On first run (or when you reference a bundled agent), the .md file is extracted to ~/.config/m/agents/ (or ~/Library/Application Support/m/agents/ on macOS). You can edit these freely — your changes are never overwritten.

To reset a bundled agent to its original version, just delete it and run again:

rm ~/.config/m/agents/devops.md
m chat devops  # re-extracts the bundled version

Built-in tools

Tool Purpose User confirmation
shell Run a shell command yes (per call)
fs_read Read a file no
fs_write Create or patch a file yes (diff preview)
fs_list List a directory (recursive, skips .git/node_modules) no
git Common git operations yes for writes
test_run Run the project's test command no
web_fetch Fetch a URL and extract readable text no
code_search Search codebase: text (grep) + symbol index no
delegate Call a sub-agent no

fs_write writes are reversible via /undo.


Providers

Selected per-agent via model: provider/model-name.
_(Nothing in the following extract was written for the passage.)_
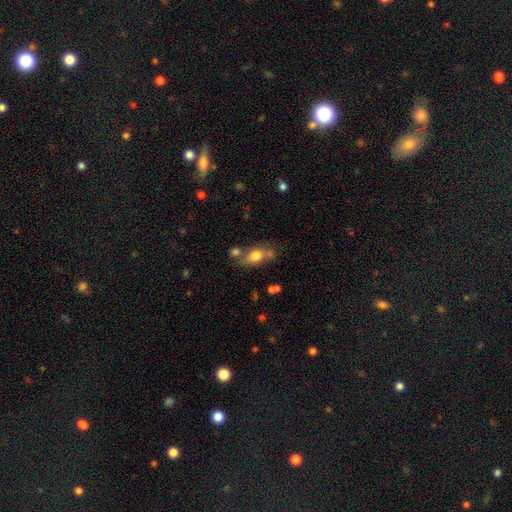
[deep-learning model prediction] smooth-or-featured: smooth: 70% | featured or disk: 22% | star or artifact: 8%
  how-rounded: in between: 79% | round: 13% | cigar-shaped: 8%
  merging: none: 54% | merger: 21% | minor disturbance: 18% | major disturbance: 7%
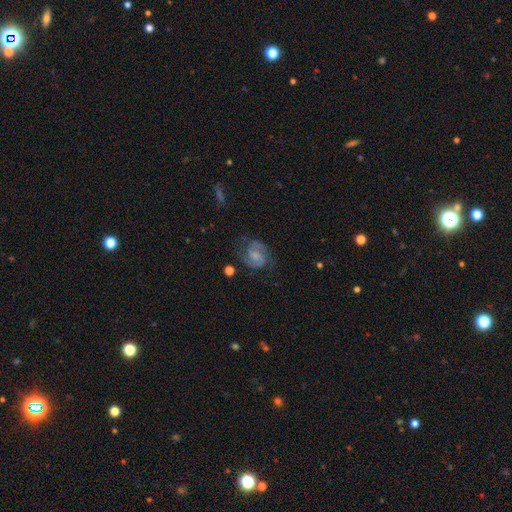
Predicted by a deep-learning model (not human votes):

Switch providers mid-session with /model provider/model.

Provider Transport Notes
ollama NDJSON Local, free. Default for the wizard.
anthropic Custom SSE Claude family. Native tool use, response-tool for structured output.
openai OpenAI SSE GPT-4o / GPT-4.1. json_schema strict mode.
gemini OpenAI-compat gemini-2.5-pro / flash via Google's OpenAI-compat endpoint.
alibaba OpenAI-compat DashScope: qwen-plus / turbo / max.
litellm OpenAI-compat Proxy passthrough — opens up ~100 more models.

All clients are stdlib-only. Gemini, Alibaba and LiteLLM use a WithCompat() flag that disables OpenAI-specific stream options.


MCP integrations

Five MCP server definitions ship in examples/mcp/:

  • github — PR/issue/repo operations (stdio)
  • jira — search, read, create, update, transition issues (stdio)
  • confluence — search, read, create, update pages (stdio)
  • datadog — monitoring, alerts, dashboards (HTTP)
  • slack — channels, messages, users (SSE)

Reference one from an agent:

mcp: [jira, confluence]

Tools are namespaced (jira__get_issue, confluence__update_page) and merged into the same registry as built-ins. Supported transports:

Transport How it works
stdio Spawns a subprocess, JSON-RPC over stdin/stdout
http POST JSON-RPC to a URL, get JSON-RPC response
sse POST JSON-RPC, receive response via Server-Sent Events

Pipe mode

m pipe reads stdin, applies an instruction, and writes to stdout. No REPL, no TUI — pure Unix pipe:

# Explain an error
cat error.log | m pipe "explain this error and suggest a fix"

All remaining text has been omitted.